Selam kızlar, nasılsınız, nasıl gidiyor hayat?
Benim yine canım sıkkın.
Bu durum annemin de dikkatini çekmiş beni sıkıştırıp duruyor kaç gündür, eşimi de yakalamış kalaylamış "Ne derdiniz var oğlum sizin? Ne biçim bi şeysiniz siz ne biçim gençsiniz?!" diye sonradan öğrendim. (İkimizi aynı anda yakalayıp şak diye suratımıza sorunca) ...Sanırım bu evliliğin içinde ölümüm gerçekleşti.
Diyordum ya 70lik dedeler gibi bir şey benim adam... Çok artısı var, hani yine bi dolu övgü paragrafı çıkarmayayım kendisine, bazen haksızlık yaptığımı bile düşünürüm.

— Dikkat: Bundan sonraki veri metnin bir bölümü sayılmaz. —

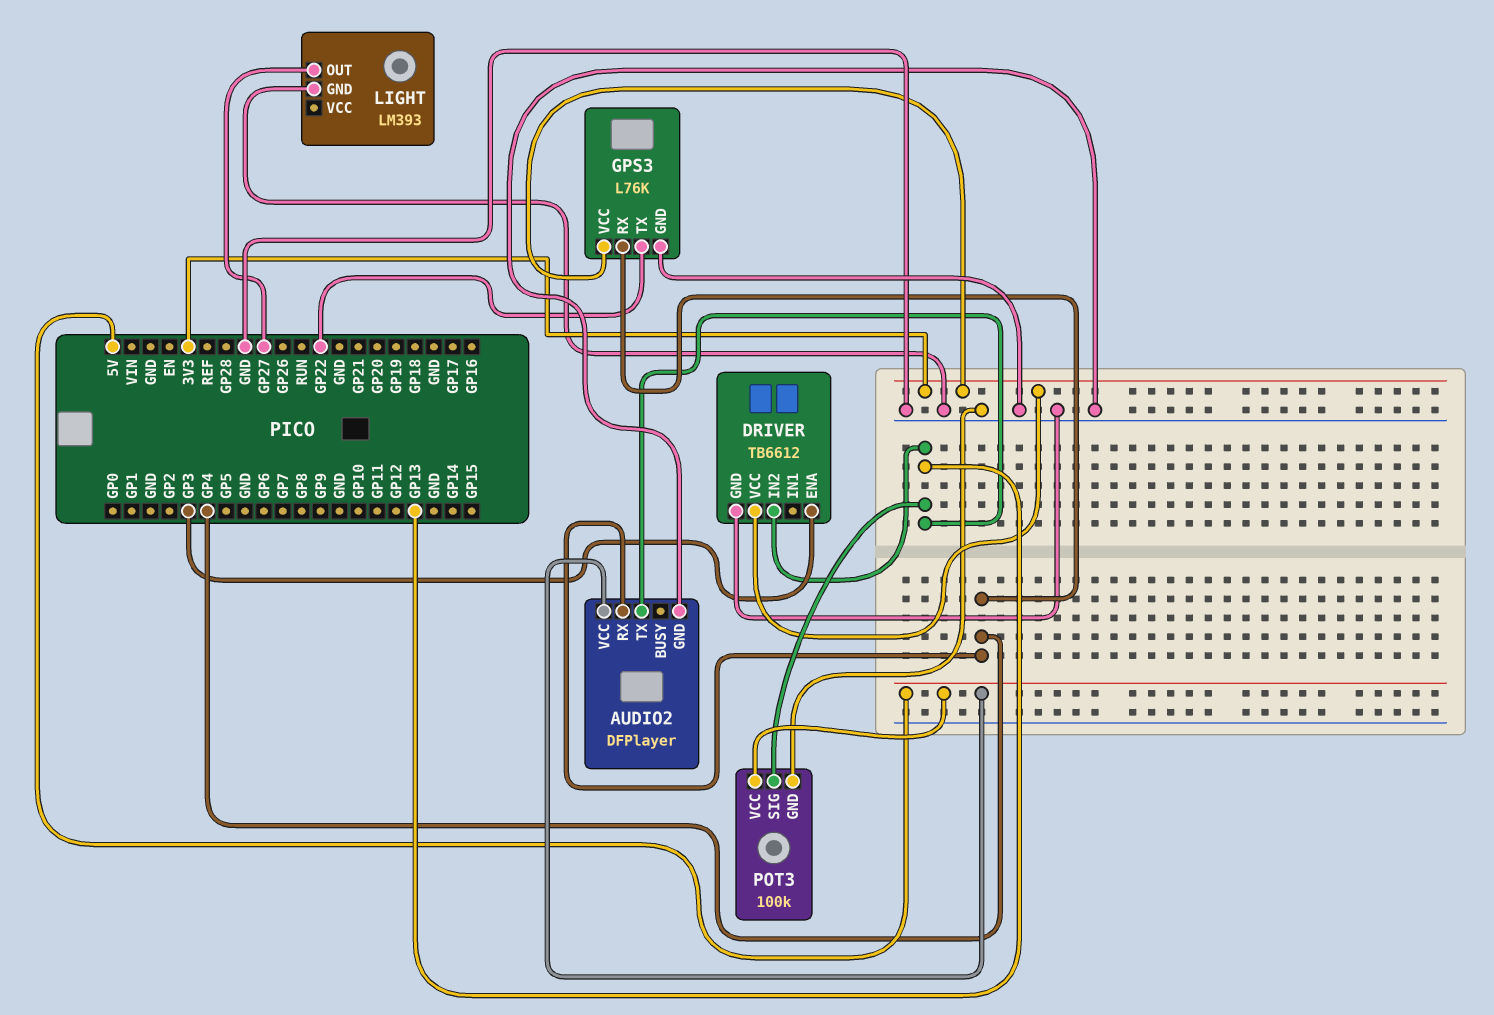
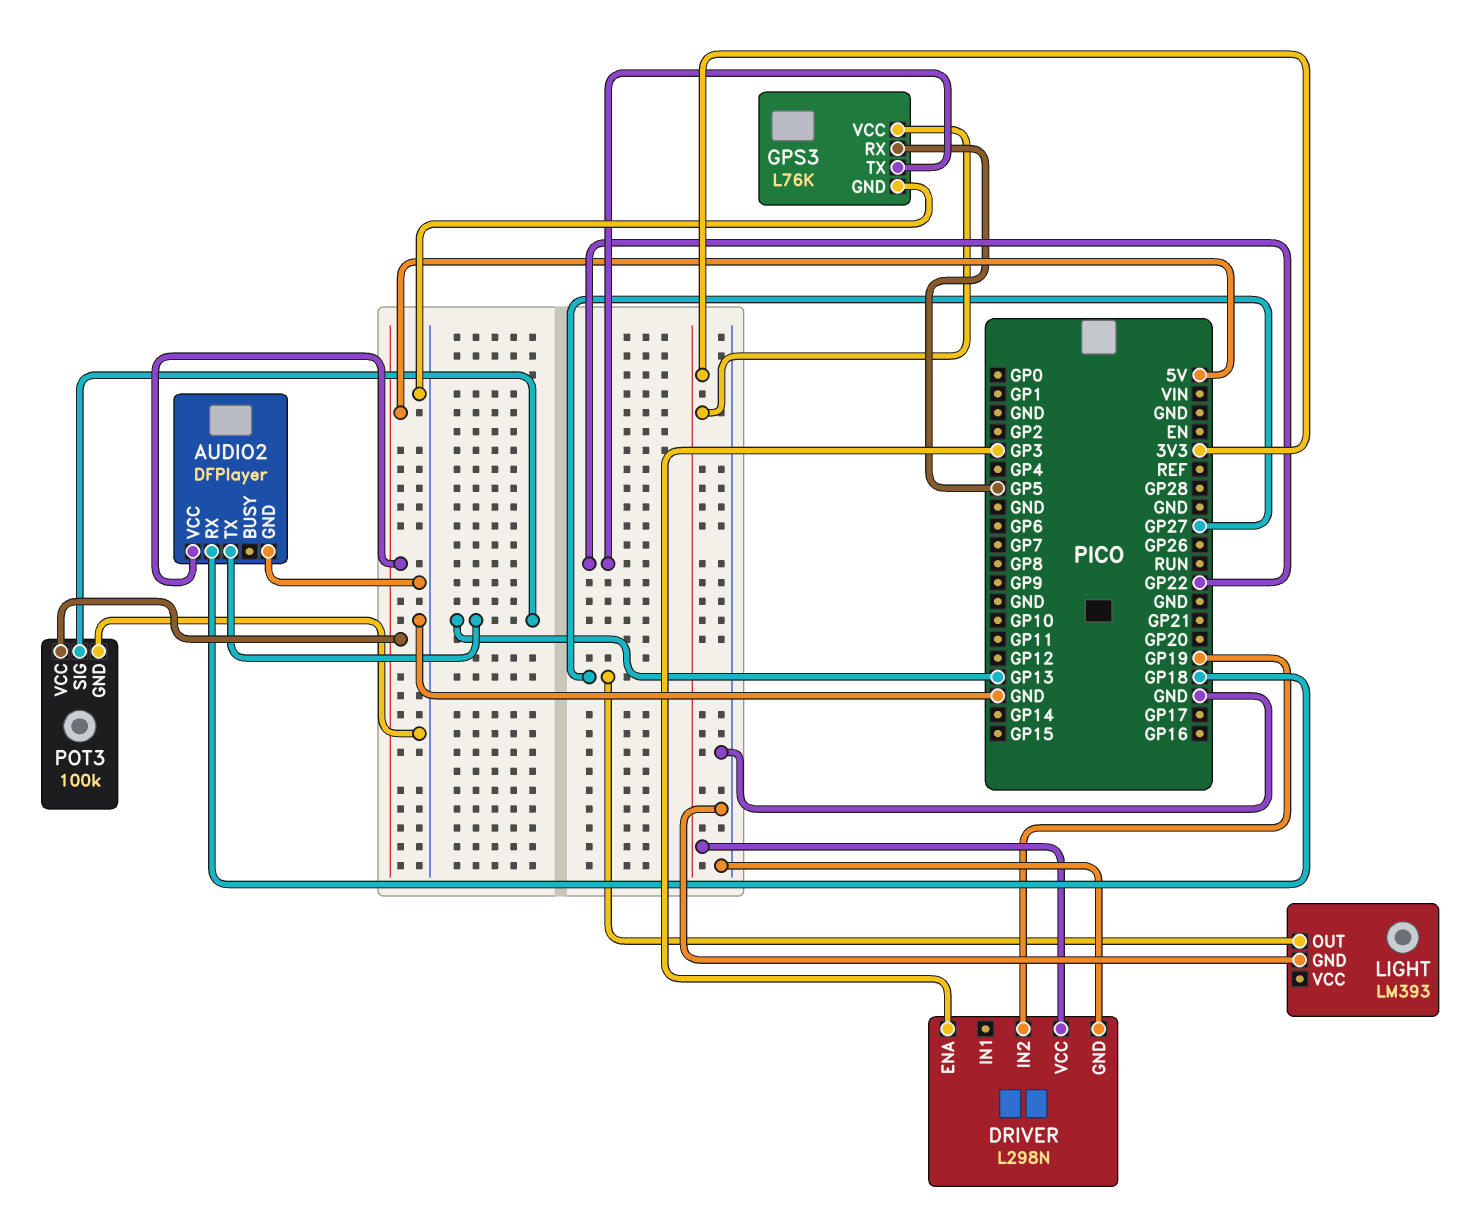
AUDIO2 pin RX: GP4 -> GP18
DRIVER: TB6612 -> L298N
DRIVER pin IN2: GP13 -> GP19
GPS3 pin RX: GP4 -> GP5

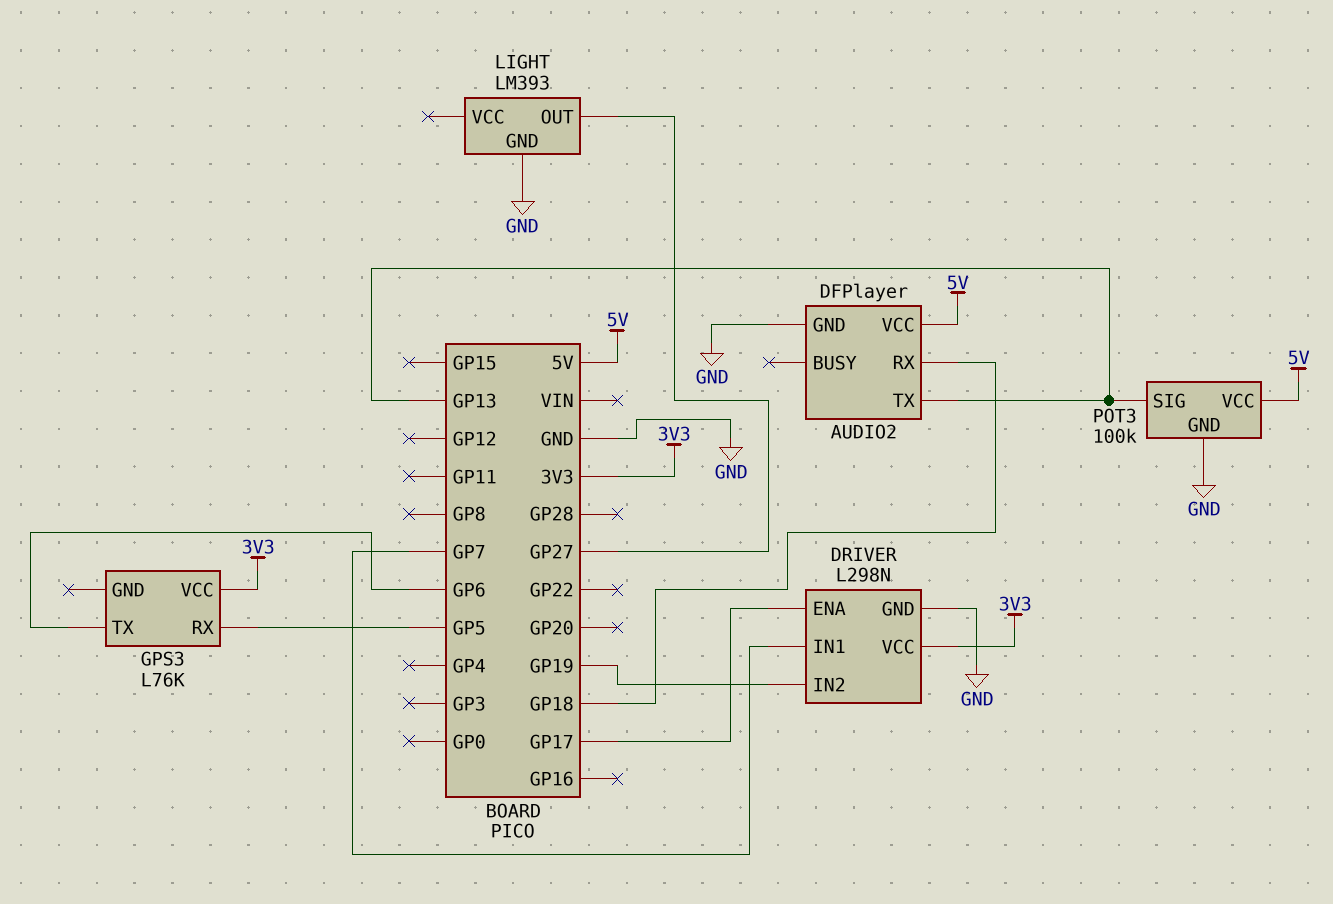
DRIVER pin ENA: GP3 -> GP17
DRIVER pin IN1: none -> GP7
GPS3 pin GND: GND -> none
GPS3 pin TX: GP22 -> GP6

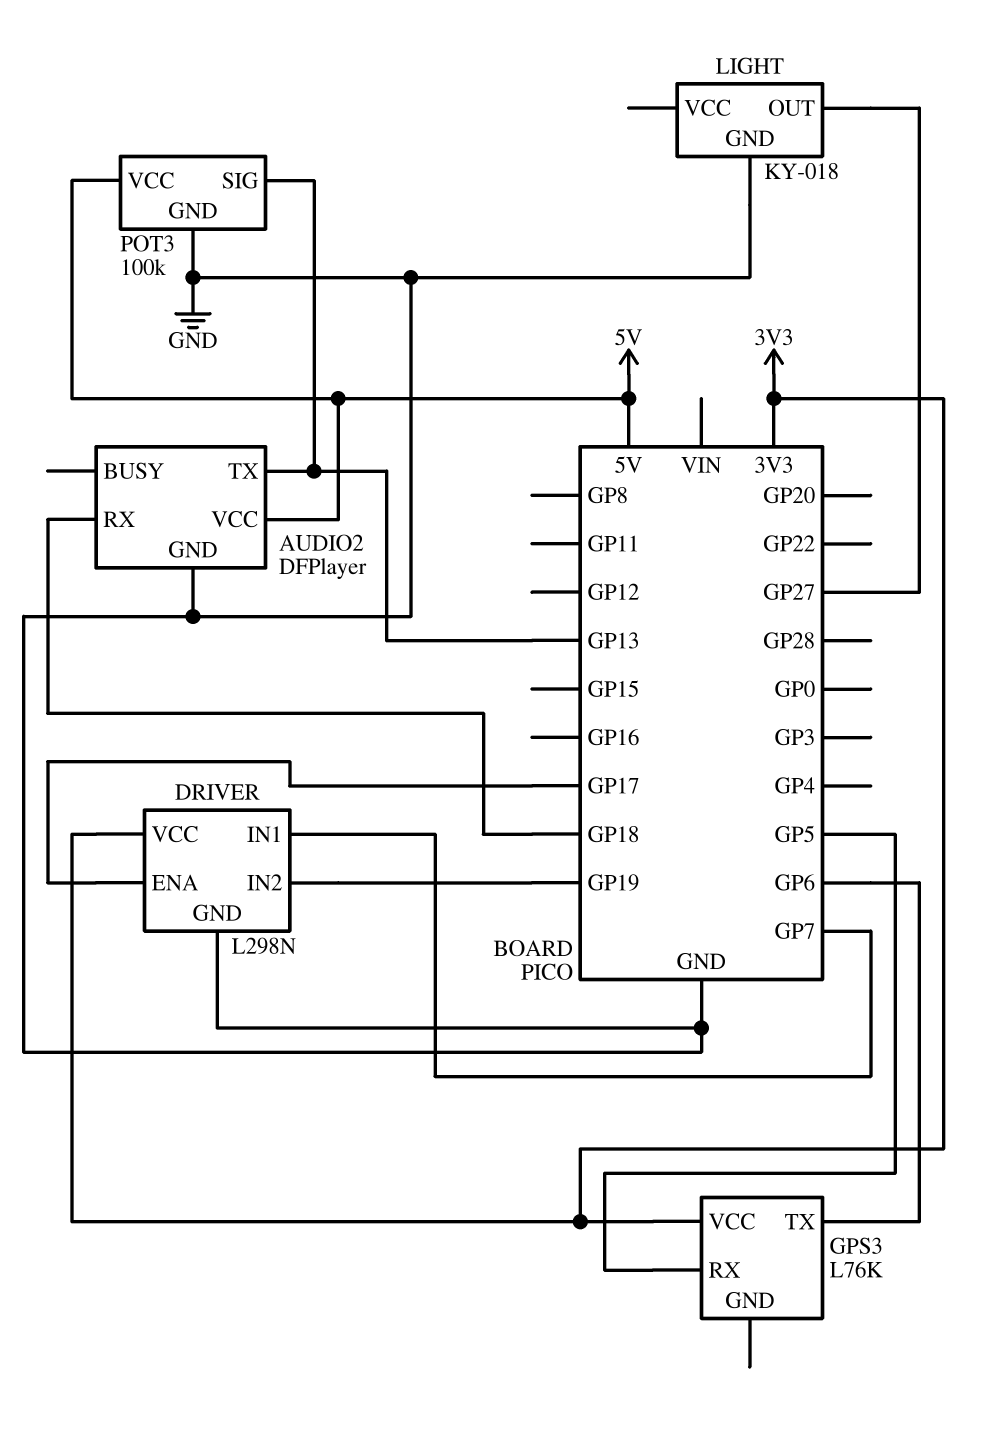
LIGHT: LM393 -> KY-018

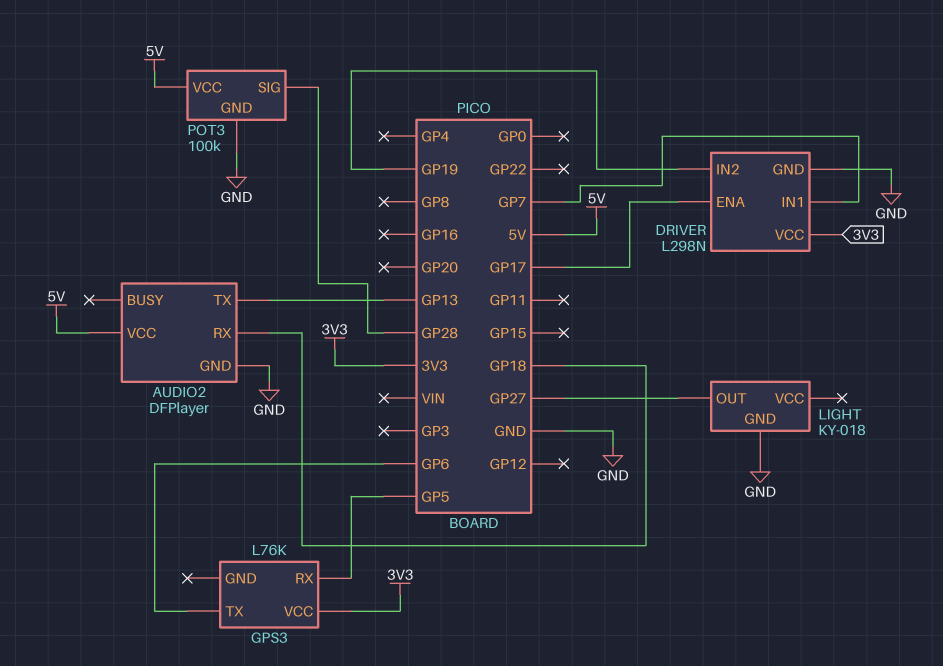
POT3 pin SIG: GP13 -> GP28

Ama öyle bir hareketsiz, öyle bir bıkkın hale getirdi ki beni... Enerjimi eme eme, bir şeyi kırk bin kez söylete söylete şu 5. senenin içinde (Son iki yılda esas) sanırım benim gençlik de gitti, çökkün hissediyorum ve hatta şu ara doğru düzgün hiçbir şey hissetmiyorum desem daha doğru olacak. Saçımı bile tarayasım yok... Kolumu kaldırasım yok, ağzımı açıp konuşasım yok. Çocuğuma kadar kaldım, dahası yok.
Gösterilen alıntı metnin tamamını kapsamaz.